The input ->
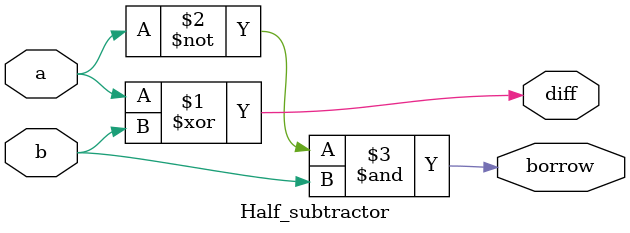
<source format=v>
`timescale 1ns / 1ps
module Half_subtractor(a,b,diff,borrow);
input a,b;
output diff,borrow;
assign diff=a^b;
assign borrow=~a&b;
endmodule

</source>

What to produce -> Each line of the data in which the string "diff" appears needs to be copied.

Exercise response ->
module Half_subtractor(a,b,diff,borrow);
output diff,borrow;
assign diff=a^b;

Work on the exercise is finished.